What the task asks: Copy each line of the listing where the word "pixels" can be found.

Available data:
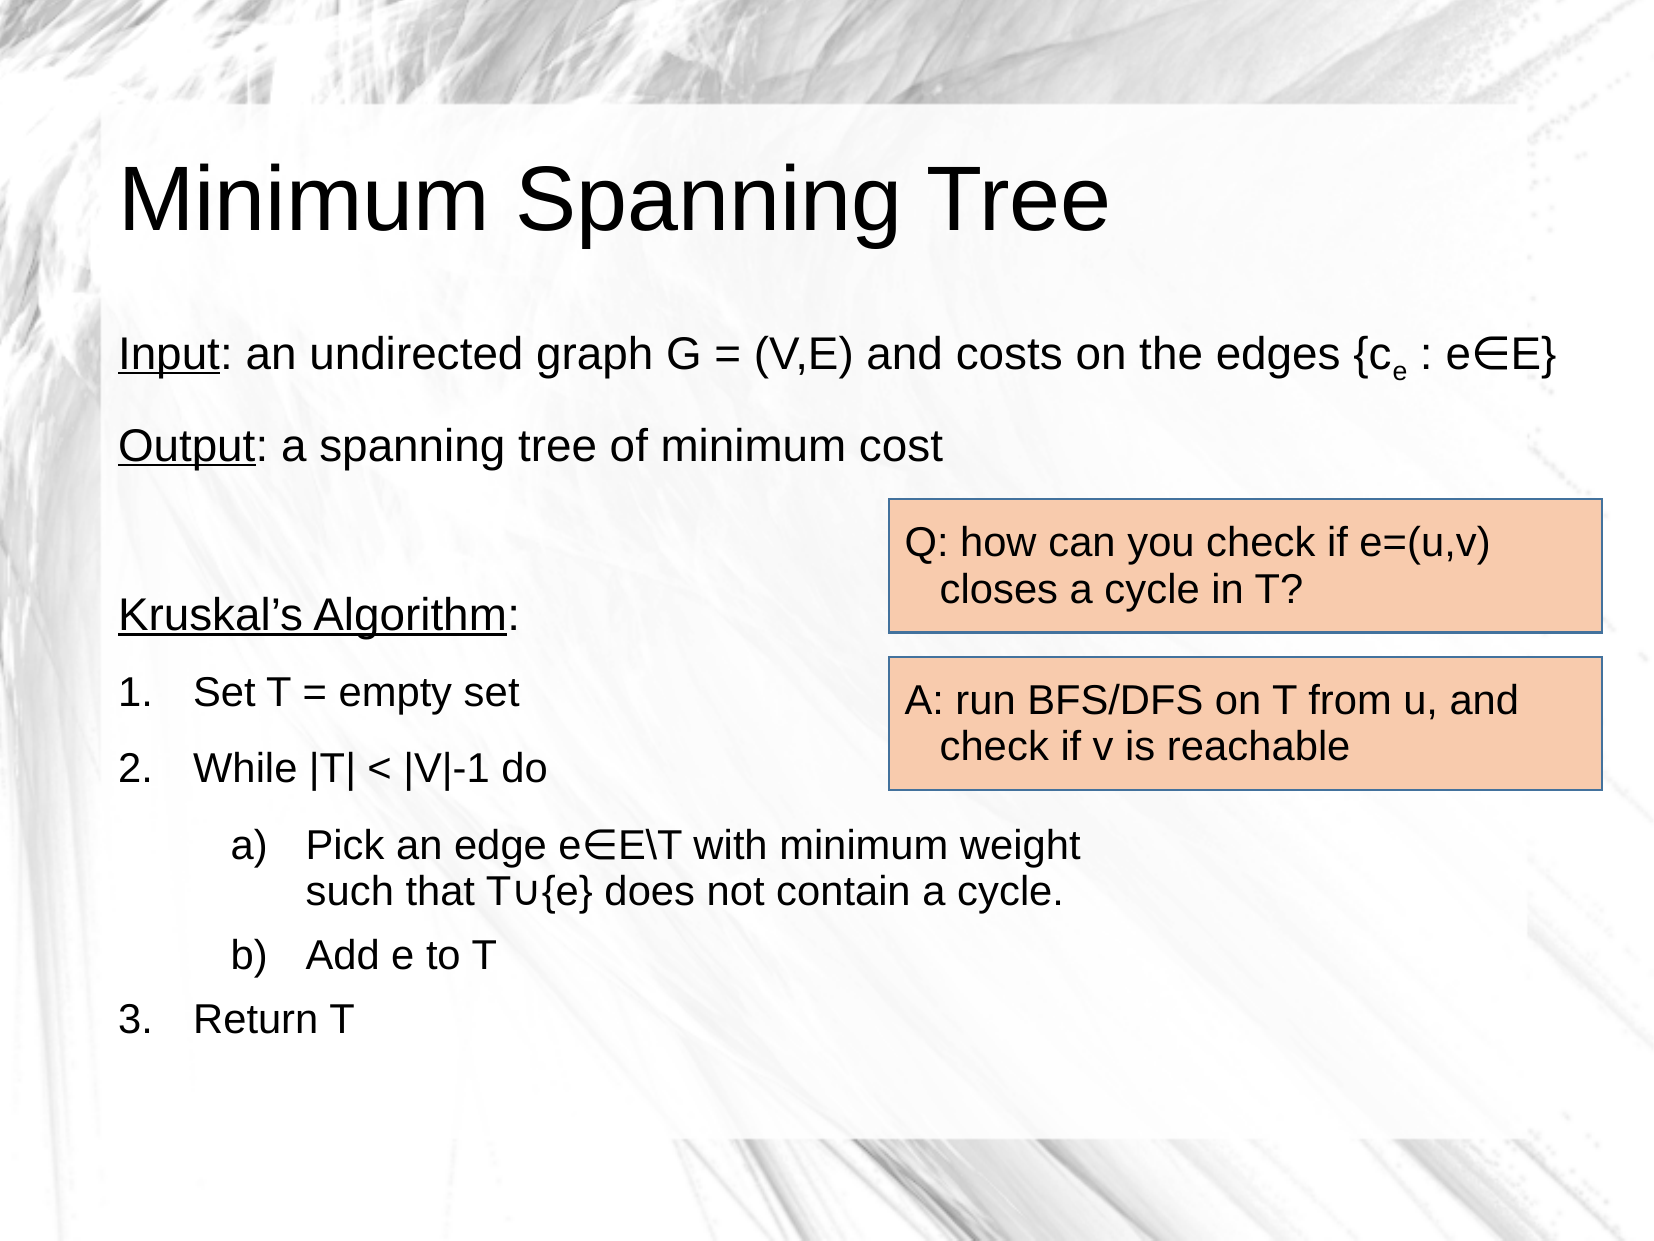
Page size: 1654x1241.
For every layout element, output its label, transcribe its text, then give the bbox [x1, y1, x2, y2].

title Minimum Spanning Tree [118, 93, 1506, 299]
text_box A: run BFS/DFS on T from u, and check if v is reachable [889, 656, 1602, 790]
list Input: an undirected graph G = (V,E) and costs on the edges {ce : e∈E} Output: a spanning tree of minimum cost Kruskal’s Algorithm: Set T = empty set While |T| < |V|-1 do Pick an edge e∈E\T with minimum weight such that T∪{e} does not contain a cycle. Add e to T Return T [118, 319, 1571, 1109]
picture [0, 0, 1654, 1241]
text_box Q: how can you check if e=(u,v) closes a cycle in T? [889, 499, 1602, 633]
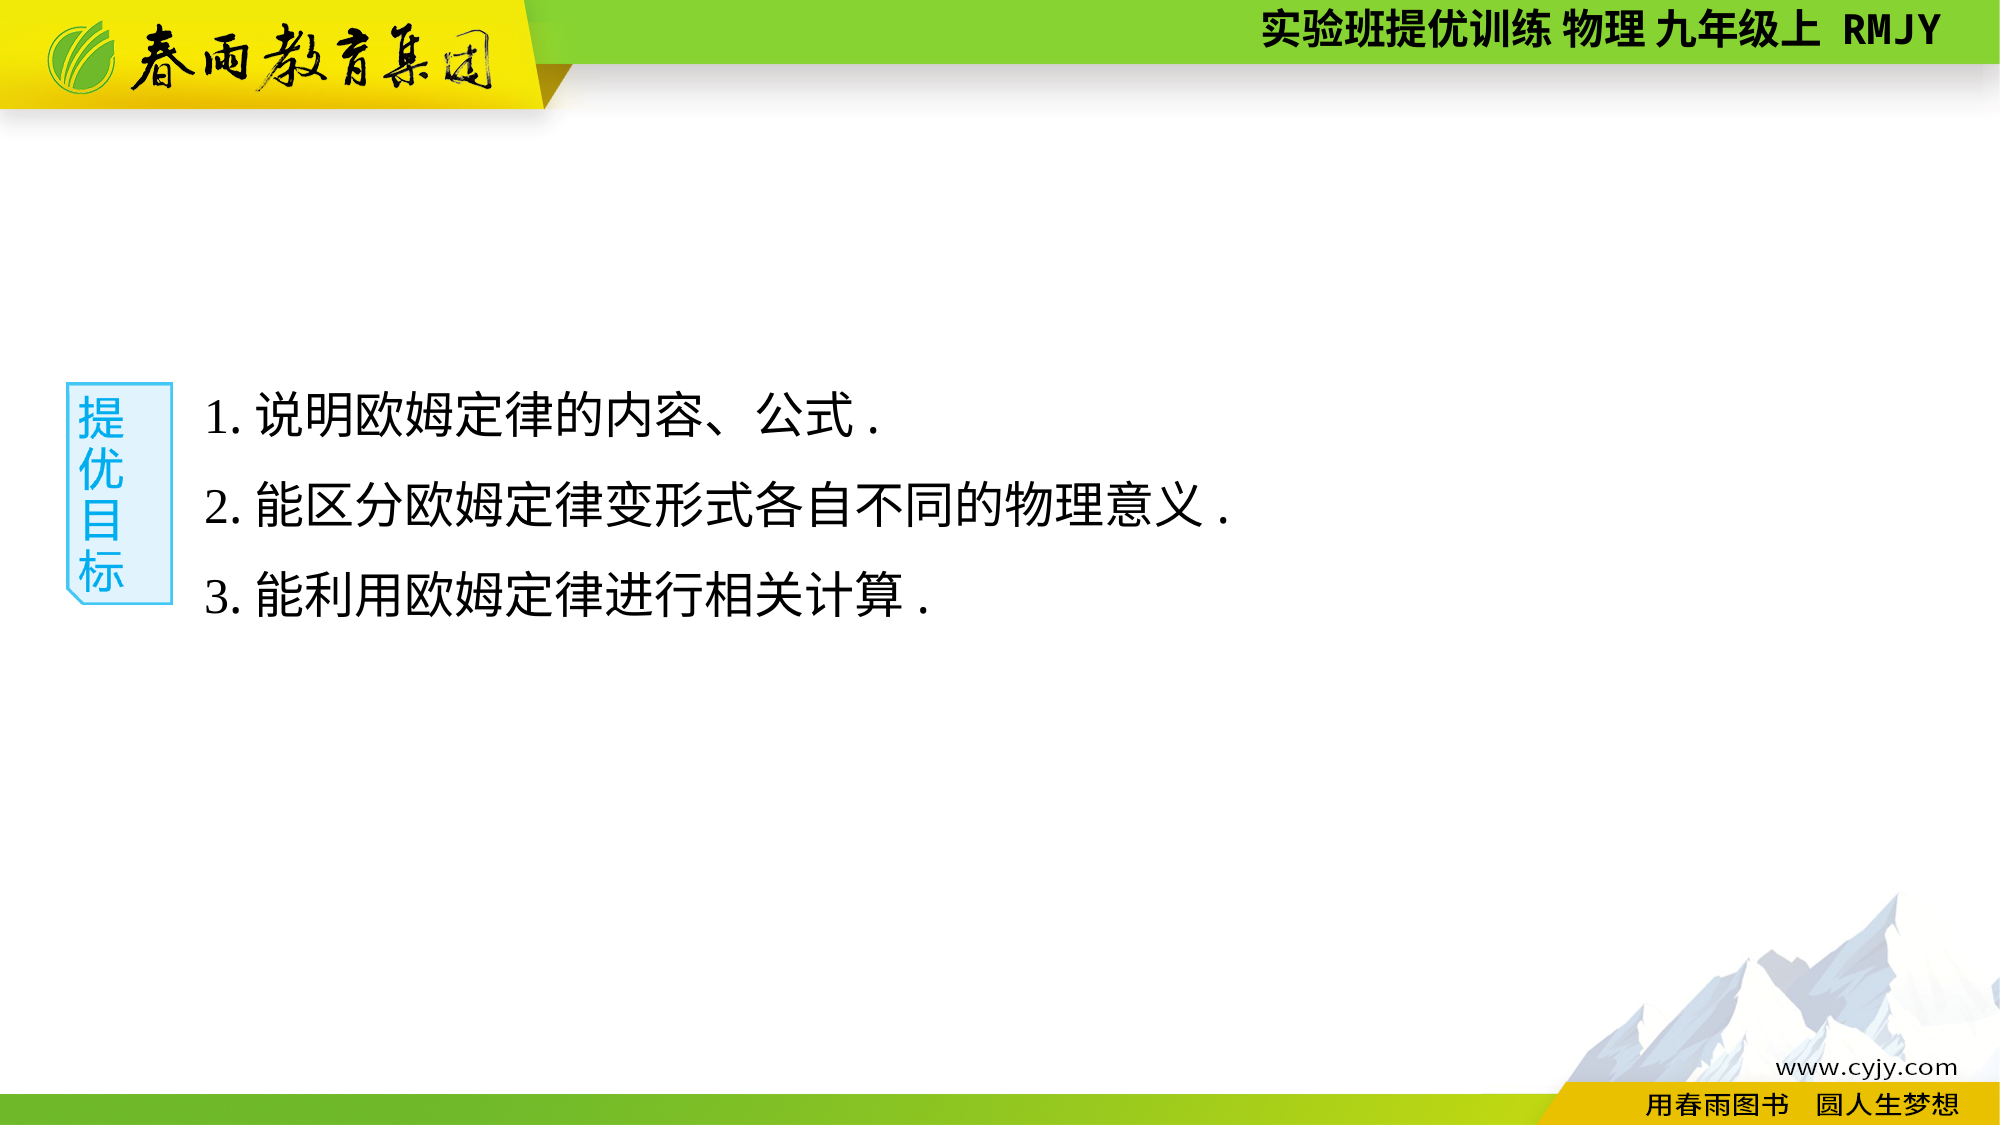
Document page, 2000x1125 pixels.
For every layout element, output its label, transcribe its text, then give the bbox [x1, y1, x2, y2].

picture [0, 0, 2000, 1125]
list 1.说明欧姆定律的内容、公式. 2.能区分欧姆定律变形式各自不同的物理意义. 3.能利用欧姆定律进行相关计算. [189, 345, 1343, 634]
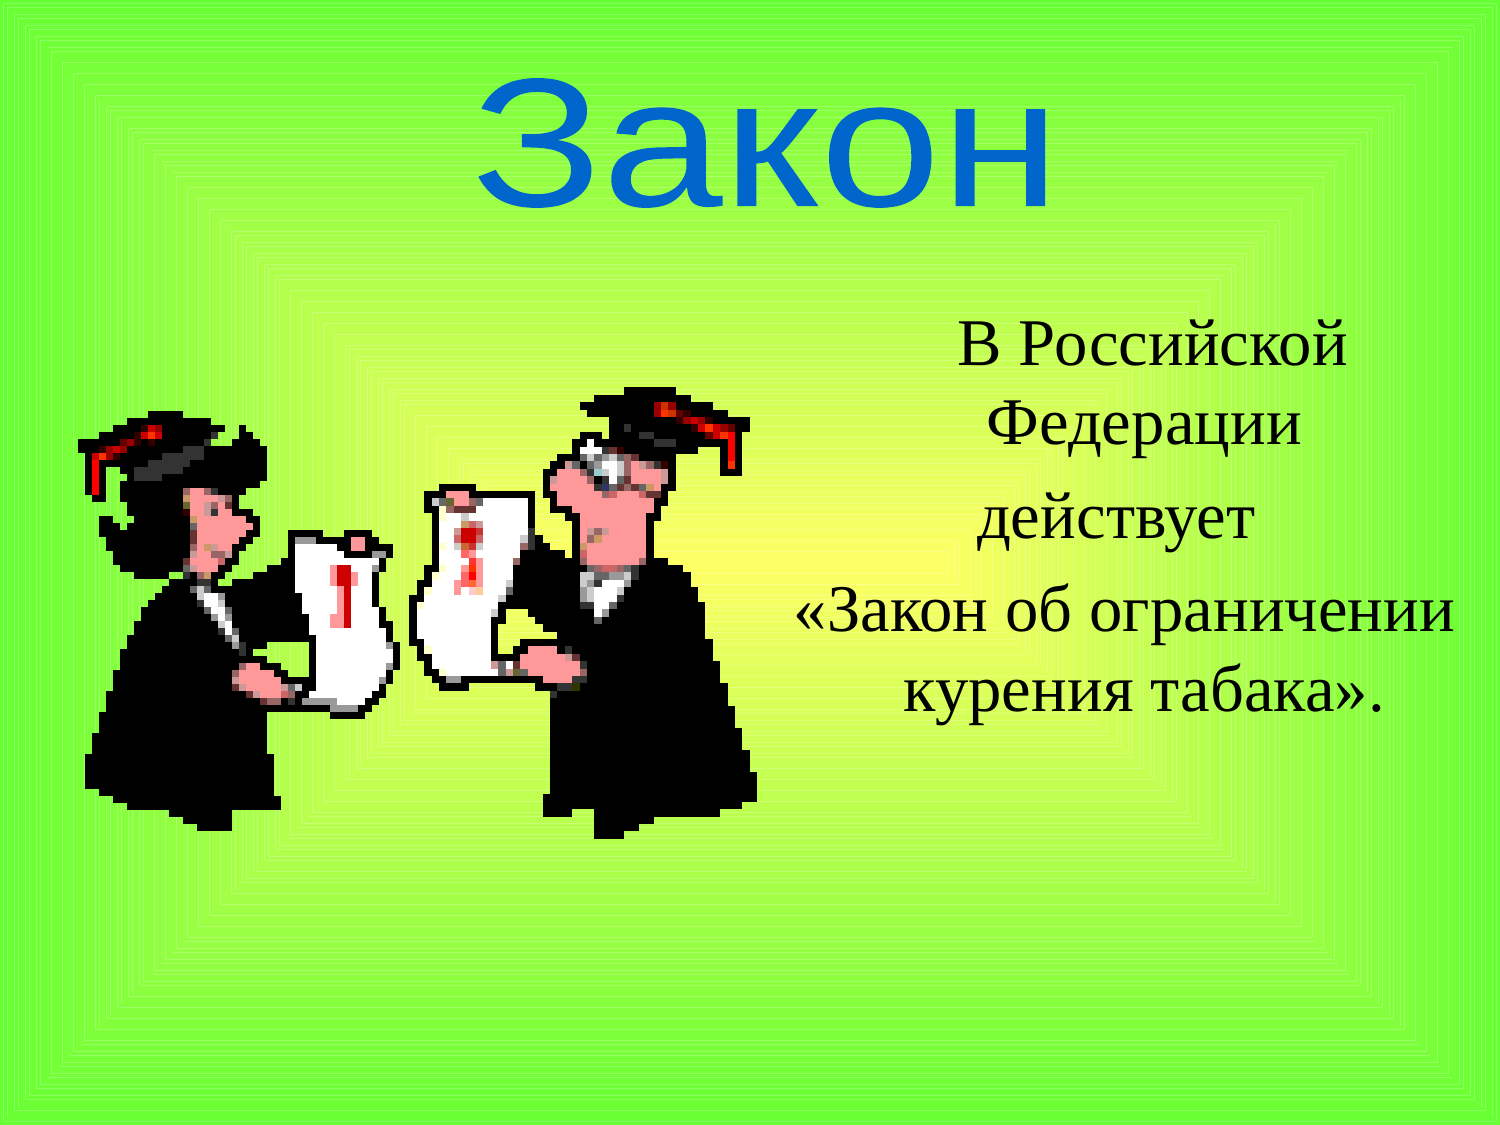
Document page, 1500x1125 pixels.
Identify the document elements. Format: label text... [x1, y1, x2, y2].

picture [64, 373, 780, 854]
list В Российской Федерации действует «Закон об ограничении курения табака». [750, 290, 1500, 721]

Exercise answer:
Document page, 2000x1125 pixels.
Document page, 1500x1125 pixels.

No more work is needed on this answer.